Following the previous submissions, I wanted to add a third model that surfaced in the reflection process. This one captures not just a single incident, but the ongoing emotional discomfort and internal tension I feel around the growing bond between my son and his godfather—my cousin’s partner.
What I see now is that this discomfort is not just about the man himself, or what happened on a particular day—it’s about my role as a mother, and the emotional territory I feel responsible for protecting. This model helped me name the anxiety, guilt, and powerlessness that’s been simmering under the surface, and how I’ve been looking outward (through justification or building a “case”) instead of inward, toward my own agency.
I’m also including an intentional model that I think reflects where I want to be: grounded in the truth that my son’s desire for connection is valid—and so is my authority to decide who enters his world in this way. That’s the shift I’m working toward.
Unintentional Model
C:
My son is forming a close emotional bond with his godfather (my cousin’s partner).
T:
He is taking something that is not his to take—my son’s heart.
F:
Anxious. Protective. Powerless.
S:
Tightness in chest, shallow breath, heavy pressure.
A:
• Mentally build a case against him.
• Look for signs of manipulation or inappropriate closeness.
• Ruminate on whether I’m overreacting.
• Compare him to male figures I would trust (e.g., my father, future partner).
• Feel guilt for not having a trusted father figure present in my son’s life.
• Emotionally isolate in my parenting.
• Withhold boundaries or make them reactively.
R:
I feel unsafe and unsupported as a single mother.
I carry guilt, mistrust, and reinforce the belief that without a male protector, my child and I are vulnerable to being targeted.

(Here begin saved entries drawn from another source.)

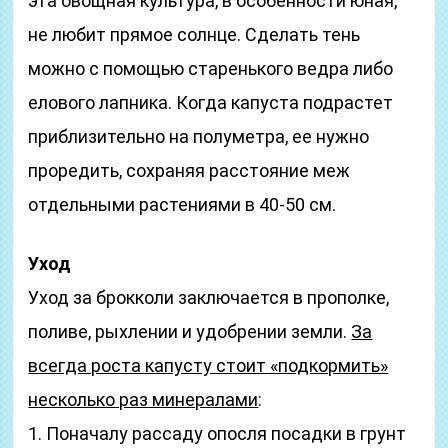
эта овощная культура, в особенности юная,
не любит прямое солнце. Сделать тень
можно с помощью старенького ведра либо
елового лапника. Когда капуста подрастет
приблизительно на полуметра, ее нужно
проредить, сохраняя расстояние меж
отдельными растениями в 40-50 см.
Уход
Уход за брокколи заключается в прополке,
поливе, рыхлении и удобрении земли.
За
всегда роста капусту стоит «подкормить»
несколько раз минералами
:
1. Поначалу рассаду опосля посадки в грунт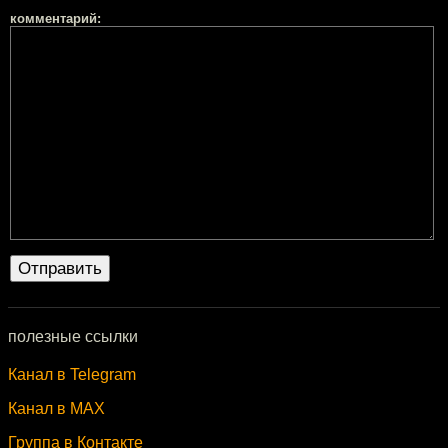
комментарий:
полезные ссылки
Канал в Telegram
Канал в MAX
Группа в Контакте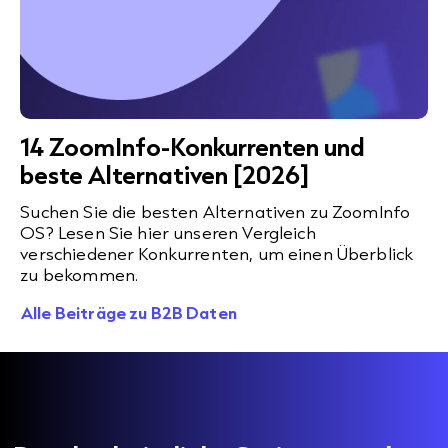
14 ZoomInfo-Konkurrenten und
beste Alternativen [2026]
Suchen Sie die besten Alternativen zu ZoomInfo
OS? Lesen Sie hier unseren Vergleich
verschiedener Konkurrenten, um einen Überblick
zu bekommen.
Alle Beiträge zu B2B Daten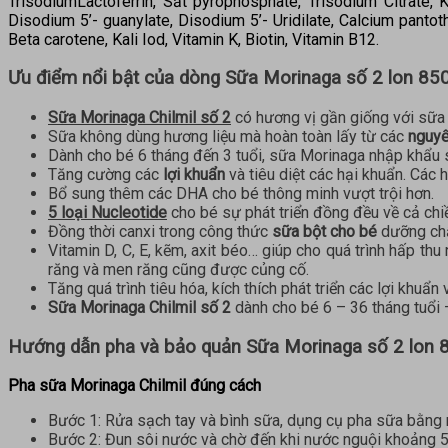
TrisodiumLactoferrin, Sắt pyrophosphate, Trisodium Citrate, K
Disodium 5’- guanylate, Disodium 5’- Uridilate, Calcium pantoth
Beta carotene, Kali Iod, Vitamin K, Biotin, Vitamin B12.
Ưu điểm nổi bật của dòng Sữa Morinaga số 2 lon 85
Sữa Morinaga Chilmil số 2
có hương vị gần giống với sữa 
Sữa không dùng hương liệu mà hoàn toàn lấy từ các
nguyê
Dành cho bé 6 tháng đến 3 tuổi, sữa Morinaga nhập khẩu
Tăng cường các
lợi khuẩn
và tiêu diệt các hại khuẩn. Các
Bổ sung thêm các DHA cho bé thông minh vượt trội hơn.
5 loại Nucleotide
cho bé sự phát triển đồng đều về cả chi
Đồng thời canxi trong công thức
sữa bột cho bé
dưỡng chất
Vitamin D, C, E, kẽm, axit béo… giúp cho quá trình hấp thu 
răng và men răng cũng được củng cố.
Tăng quá trình tiêu hóa, kích thích phát triển các lợi khu
Sữa Morinaga Chilmil số 2
dành cho bé 6 – 36 tháng tuổi –
Hướng dẫn pha và bảo quản Sữa Morinaga số 2 lon 
Pha sữa Morinaga Chilmil đúng cách
Bước 1: Rửa sạch tay và bình sữa, dụng cụ pha sữa bằng 
Bước 2: Đun sôi nước và chờ đến khi nước nguội khoảng 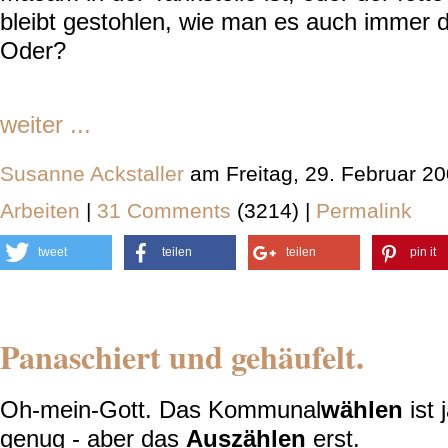
bleibt gestohlen, wie man es auch immer 
Oder?
weiter ...
Susanne Ackstaller
am Freitag, 29. Februar 2
Arbeiten
|
31 Comments
(3214) |
Permalink
tweet
teilen
teilen
pin it
Panaschiert und gehäufelt.
Oh-mein-Gott. Das Kommunal
wählen
ist 
genug - aber das
Auszählen
erst.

I doubt my ability to protect my son and take empowered action. I stay in fear and defensiveness instead of trust.
Intentional Model
C:
My son is forming a close emotional bond with his godfather (my cousin’s partner).
T:
My son’s desire for connection is valid, and I get to choose who I trust to be part of that.
F:
Secure. Empowered. Grounded in my role as a mother.
S:
Lightness in chest, steady breath, warmth and calm in body.
A:
• Validate my own boundaries without needing external confirmation.

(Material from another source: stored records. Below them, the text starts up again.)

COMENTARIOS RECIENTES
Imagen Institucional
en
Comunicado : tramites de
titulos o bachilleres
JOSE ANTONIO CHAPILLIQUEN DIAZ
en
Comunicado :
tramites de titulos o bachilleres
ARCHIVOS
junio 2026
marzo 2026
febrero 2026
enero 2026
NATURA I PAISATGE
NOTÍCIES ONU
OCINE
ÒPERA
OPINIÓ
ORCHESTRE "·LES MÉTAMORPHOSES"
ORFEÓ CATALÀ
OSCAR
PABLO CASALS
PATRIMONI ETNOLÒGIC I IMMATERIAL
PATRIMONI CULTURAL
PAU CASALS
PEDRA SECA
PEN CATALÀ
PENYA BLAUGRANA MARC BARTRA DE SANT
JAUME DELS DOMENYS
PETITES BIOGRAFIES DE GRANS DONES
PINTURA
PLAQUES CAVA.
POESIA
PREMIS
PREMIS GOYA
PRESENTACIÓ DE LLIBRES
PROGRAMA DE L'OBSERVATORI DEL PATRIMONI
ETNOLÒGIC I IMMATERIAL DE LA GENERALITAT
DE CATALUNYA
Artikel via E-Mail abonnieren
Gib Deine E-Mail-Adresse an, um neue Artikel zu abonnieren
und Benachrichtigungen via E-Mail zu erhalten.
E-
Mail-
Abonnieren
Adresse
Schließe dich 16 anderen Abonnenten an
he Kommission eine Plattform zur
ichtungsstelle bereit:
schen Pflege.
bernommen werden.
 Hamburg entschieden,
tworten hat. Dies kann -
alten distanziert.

• Stay out of rumination or justification.
• Accept my feelings without guilt or second-guessing.
• Take clear, aligned action: define boundaries and communicate them when needed.
• Create emotional space for future trust: I will choose the right person to share that space when the time comes.
• Release guilt around not offering my son a father right now.
R:
I feel strong and capable in my role as a single mother.
I trust myself to protect what’s sacred.
I hold faith that this space will one day be shared with someone I choose—and trust.

Answer:

You’ve got some really great insights here. Keep gently exploring as much as you want to. You’ve already noticed that you may have a pattern of wanting to deeply research and explain why you do what you do. We would offer that it’s ok to just look at the reality in front of you simply.  You noticed some thing was off. You’re doing something about it. You will continue to protect your child no matter what. What else do you know NOW.
Something I might add that you could look at is allowing some grief here. The version of you who chose your son’s godparents and had a vision of what that would look like is now facing a different reality. This is a loss for your family. It doesn’t have to be a death to allow yourself to grieve. How could you give yourself the space to do this?